Problem requirements: Would you work out how many lines below include the word "enhancing"? Only that number is wanted.

· · ·

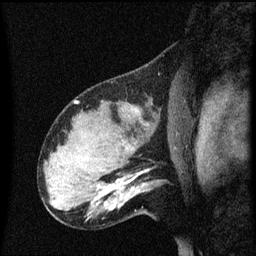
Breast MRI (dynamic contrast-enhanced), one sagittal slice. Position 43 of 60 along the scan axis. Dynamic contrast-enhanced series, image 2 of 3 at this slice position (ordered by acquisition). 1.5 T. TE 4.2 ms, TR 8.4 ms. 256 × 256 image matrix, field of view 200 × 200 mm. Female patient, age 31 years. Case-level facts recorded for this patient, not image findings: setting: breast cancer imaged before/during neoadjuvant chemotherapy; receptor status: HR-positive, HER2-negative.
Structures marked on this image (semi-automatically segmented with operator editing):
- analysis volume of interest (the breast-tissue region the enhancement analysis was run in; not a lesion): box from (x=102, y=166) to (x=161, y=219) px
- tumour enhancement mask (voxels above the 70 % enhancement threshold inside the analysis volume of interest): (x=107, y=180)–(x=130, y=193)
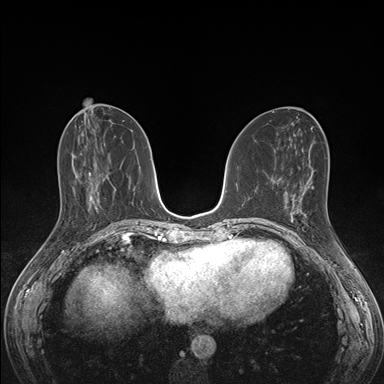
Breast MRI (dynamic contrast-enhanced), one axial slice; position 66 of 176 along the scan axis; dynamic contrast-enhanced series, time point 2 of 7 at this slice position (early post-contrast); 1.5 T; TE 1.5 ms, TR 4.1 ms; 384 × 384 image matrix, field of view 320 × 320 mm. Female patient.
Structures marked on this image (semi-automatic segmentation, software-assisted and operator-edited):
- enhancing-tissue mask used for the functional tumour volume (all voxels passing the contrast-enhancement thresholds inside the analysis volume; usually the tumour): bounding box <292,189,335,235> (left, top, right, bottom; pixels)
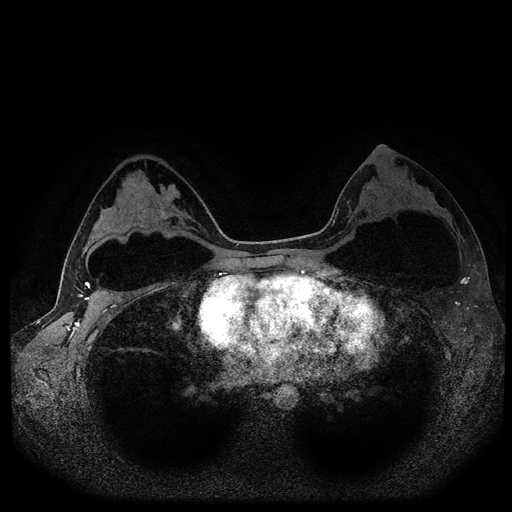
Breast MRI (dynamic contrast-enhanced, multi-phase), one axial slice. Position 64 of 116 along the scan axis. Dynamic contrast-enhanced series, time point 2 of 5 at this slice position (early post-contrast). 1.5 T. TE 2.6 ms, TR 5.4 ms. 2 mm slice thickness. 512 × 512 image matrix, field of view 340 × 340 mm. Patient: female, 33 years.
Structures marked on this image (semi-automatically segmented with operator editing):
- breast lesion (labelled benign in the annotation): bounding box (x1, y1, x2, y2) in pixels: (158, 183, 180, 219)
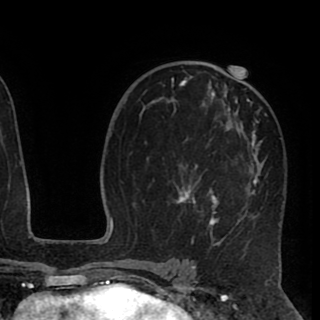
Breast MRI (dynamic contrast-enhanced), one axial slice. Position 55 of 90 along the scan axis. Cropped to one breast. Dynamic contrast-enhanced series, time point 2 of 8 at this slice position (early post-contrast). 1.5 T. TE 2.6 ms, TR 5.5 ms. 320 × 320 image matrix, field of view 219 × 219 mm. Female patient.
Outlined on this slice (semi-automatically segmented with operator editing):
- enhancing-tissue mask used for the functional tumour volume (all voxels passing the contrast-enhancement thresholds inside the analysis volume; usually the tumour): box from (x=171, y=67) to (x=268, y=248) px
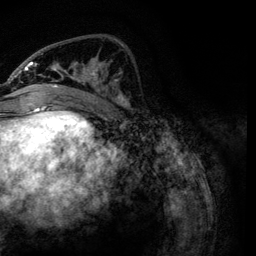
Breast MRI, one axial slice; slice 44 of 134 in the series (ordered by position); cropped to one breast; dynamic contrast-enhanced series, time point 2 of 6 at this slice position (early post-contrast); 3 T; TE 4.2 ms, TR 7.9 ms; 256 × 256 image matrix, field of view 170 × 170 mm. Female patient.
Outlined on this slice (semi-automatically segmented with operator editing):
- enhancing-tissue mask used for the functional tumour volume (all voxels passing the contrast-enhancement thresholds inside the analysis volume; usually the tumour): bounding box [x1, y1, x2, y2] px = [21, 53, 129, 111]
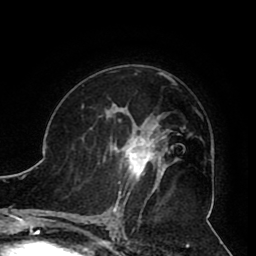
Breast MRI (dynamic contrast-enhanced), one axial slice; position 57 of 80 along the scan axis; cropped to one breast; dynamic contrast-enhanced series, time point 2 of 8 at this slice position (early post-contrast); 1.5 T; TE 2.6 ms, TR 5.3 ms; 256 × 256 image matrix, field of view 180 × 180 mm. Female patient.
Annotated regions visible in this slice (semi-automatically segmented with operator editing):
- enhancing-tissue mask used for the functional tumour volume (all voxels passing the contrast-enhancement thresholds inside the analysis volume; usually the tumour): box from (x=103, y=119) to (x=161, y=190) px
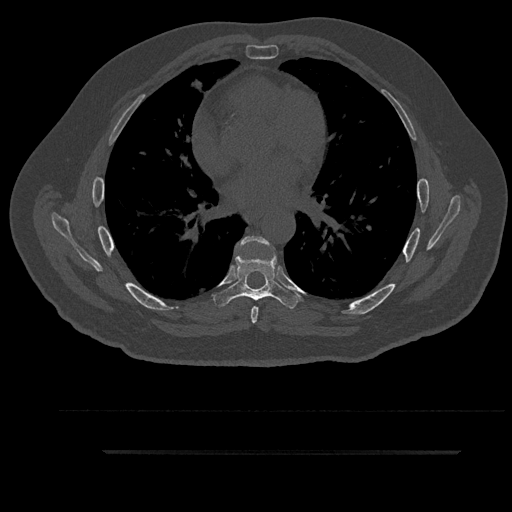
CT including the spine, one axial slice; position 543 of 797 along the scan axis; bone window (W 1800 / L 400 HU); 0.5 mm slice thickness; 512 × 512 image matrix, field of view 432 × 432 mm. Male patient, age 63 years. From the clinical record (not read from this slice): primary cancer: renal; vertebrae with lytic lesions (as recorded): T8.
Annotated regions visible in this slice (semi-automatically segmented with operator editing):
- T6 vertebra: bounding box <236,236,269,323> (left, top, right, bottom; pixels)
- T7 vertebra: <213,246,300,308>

· · ·

Response area: 4